“Yerel seçim” iyice genellersek, yerel kurumların yönetme ve yönetilme biçimi, kaynakların kullanımı, yurttaşın aldığı hizmet(ler) bağlamında, sivil ortam ve süreçlerin çoğunda söz sahibi olan belediyenin işleyişi üzerine fikrini ve tercihini beyan ettiği hukuki bir zeminidir.
Kısaca, yurttaşın kendi yükümlülükleriyle yönetimin yükümlülüğünün ne derece örtüştüğünü değerlendirdiği bir süreçtir yerel seçim.

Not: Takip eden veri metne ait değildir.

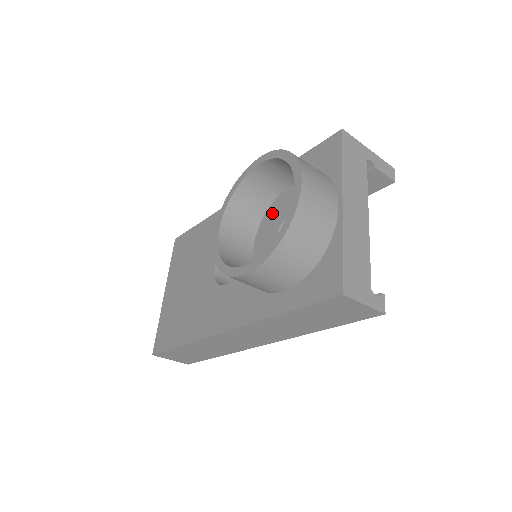
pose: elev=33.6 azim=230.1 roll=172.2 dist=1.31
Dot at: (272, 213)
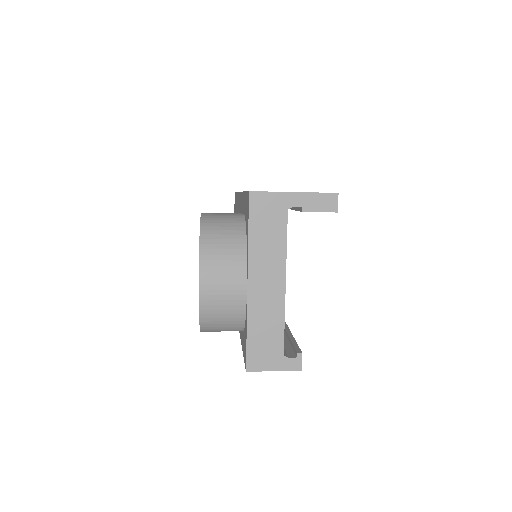
Dot at: occluded
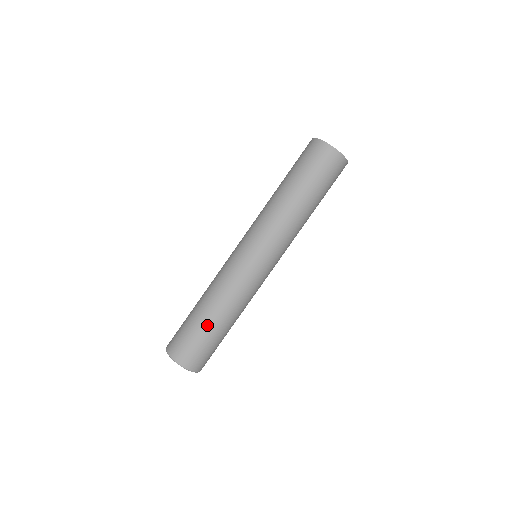
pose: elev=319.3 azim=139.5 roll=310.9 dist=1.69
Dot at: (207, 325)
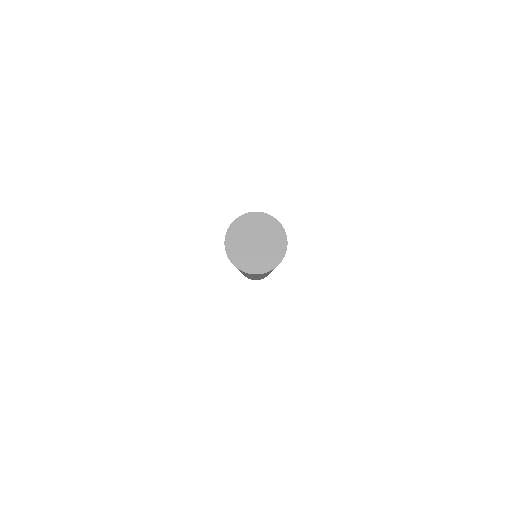
Dot at: occluded
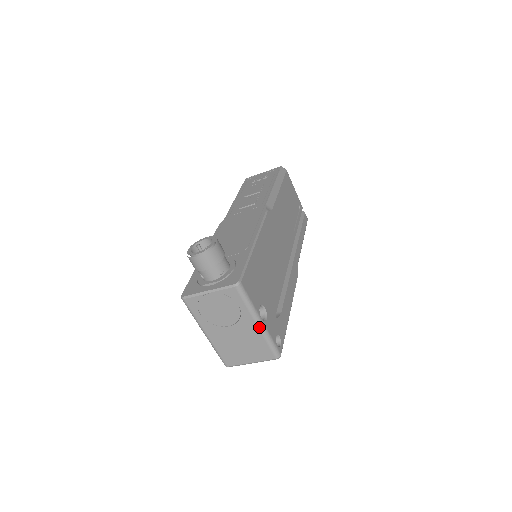
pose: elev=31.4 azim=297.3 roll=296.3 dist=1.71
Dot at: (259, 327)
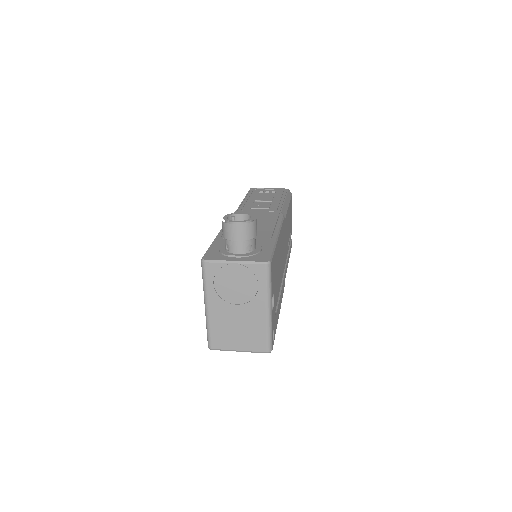
Dot at: (267, 314)
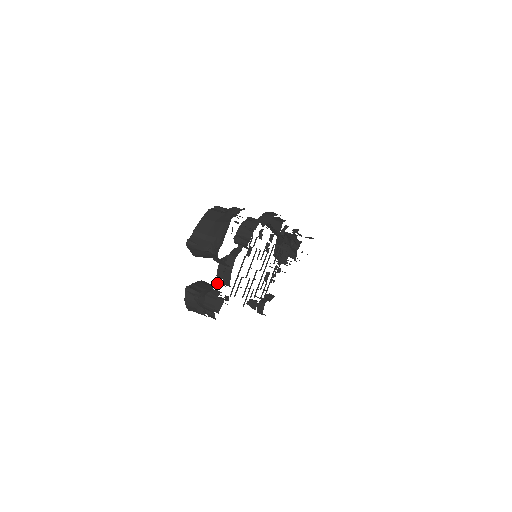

Ülkemizde ise yerel seçimler partilerin programlarıyla, parti liderleriyle, ideolojilerle her zaman çok sıkı bir bağ içinde gerçekleşmiştir.

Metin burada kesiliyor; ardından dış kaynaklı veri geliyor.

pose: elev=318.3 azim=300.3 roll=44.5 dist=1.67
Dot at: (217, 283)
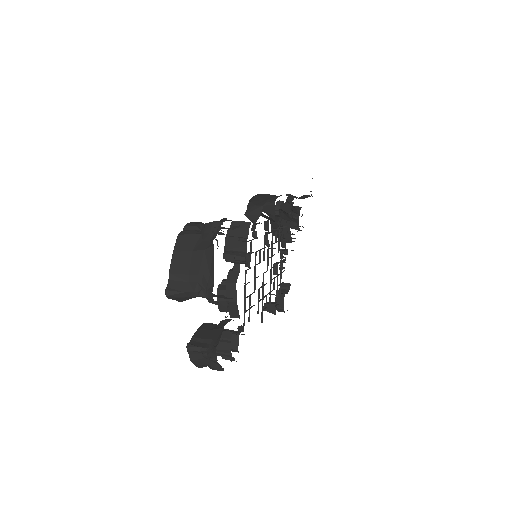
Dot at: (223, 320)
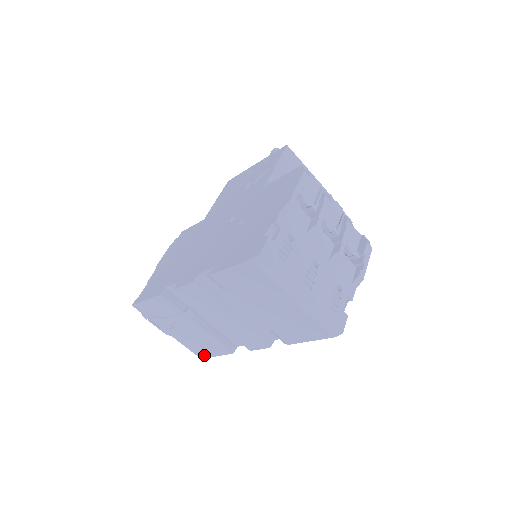
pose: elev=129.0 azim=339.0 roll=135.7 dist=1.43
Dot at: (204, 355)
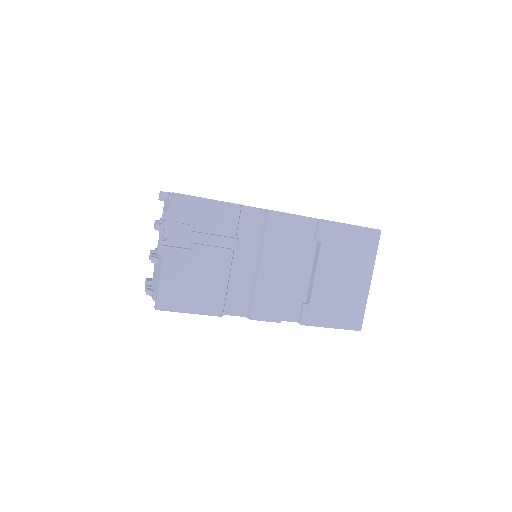
Dot at: (170, 305)
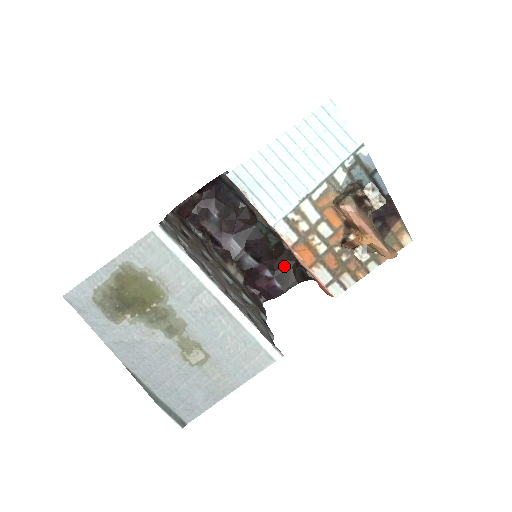
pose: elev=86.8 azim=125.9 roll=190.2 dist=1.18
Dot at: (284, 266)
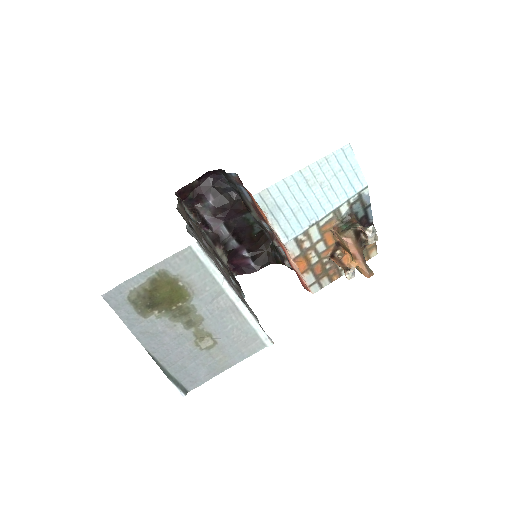
Dot at: (260, 249)
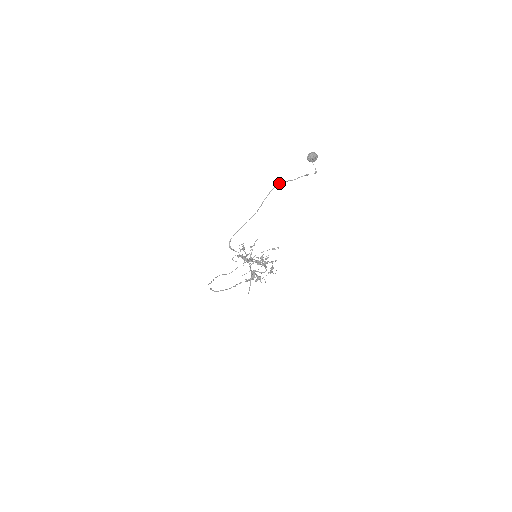
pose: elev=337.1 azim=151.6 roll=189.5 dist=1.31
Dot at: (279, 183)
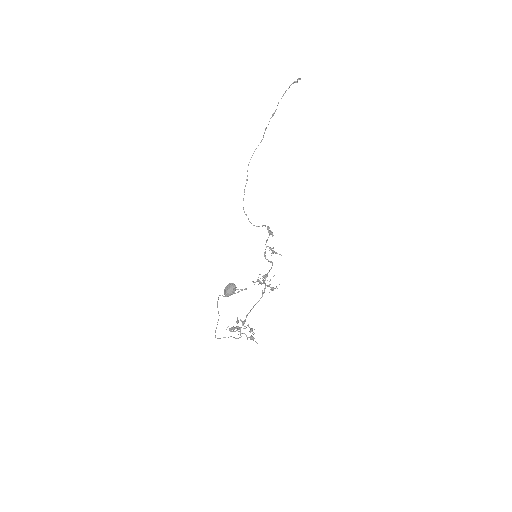
Dot at: occluded
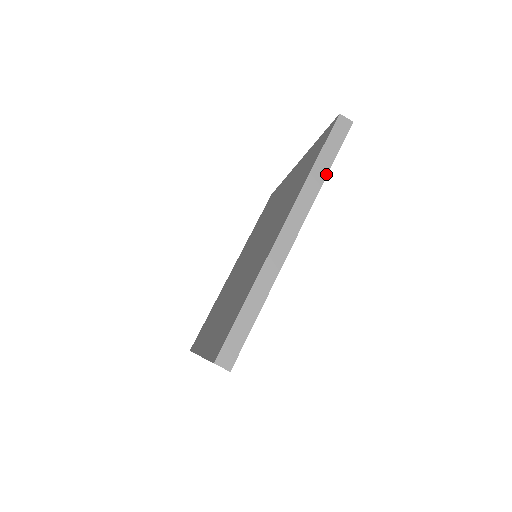
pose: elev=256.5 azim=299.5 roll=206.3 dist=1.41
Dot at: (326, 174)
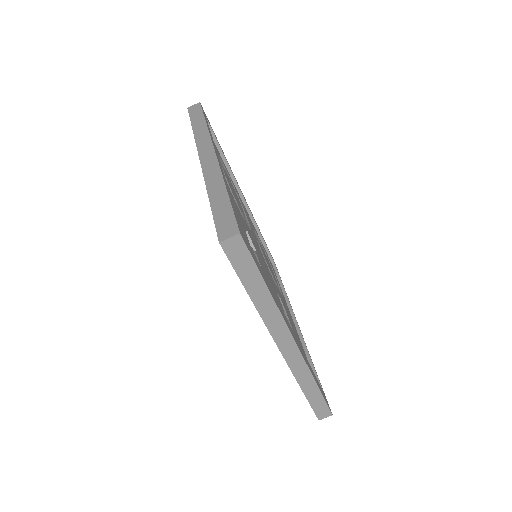
Dot at: (269, 294)
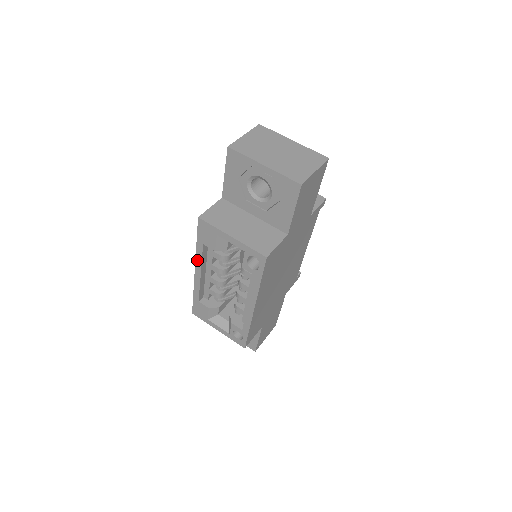
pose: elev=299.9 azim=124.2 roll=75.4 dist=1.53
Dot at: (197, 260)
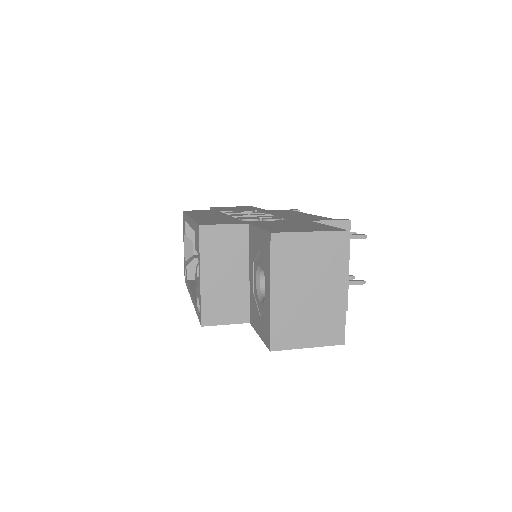
Dot at: (191, 221)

Özellikle1990’ların sonlarından başlayarak yerel seçimler ideolojik ve zihinsel, toplumsal ve siyasal bölünmenin devasa bir göstergesine dönüşmüştür.
Toplumsal değişim ve dönüşümü birebir yansıtan son yirmi beş yılın seçimleri bizi güçlenen, yükselen, toplumsal sözleşmeleri yeniden yazan, yeni değer dizgeleri kurgulayan, kimlik anlayışımızı yeniden tanımlayan, sivil alanlardaki duruş ve seçimlerimizi yeniden belirleyen, kısaca, süregelmiş toplumsal akitleri sil baştan tanımlayan bir yönetim anlayışıyla tanıştırdı.
Siyaset bilimcilerinin ve sosyologların alanına girmeyeceğim; insan ve kültür bilimleri açısından ülkenin kocaman bir gözlem/inceleme sahasına dönüştüğünü düşünürsek, alanda yapacak çok iş var.
Bu yazı, yinelenen 2019 belediye başkanlığı seçimi döneminde karşımıza çıkan söylemlere bir bakış sunmayı amaçlıyor. Seçimlerde alışıldığı üzere iki temel söylem ortaya çıkmış ve birbiriyle yarışmıştır. Ancak bu söylemlere eklemlenen ve medya kanallarında söz alan tartışmacıların söylemlerini de yabana atmamak gerekir.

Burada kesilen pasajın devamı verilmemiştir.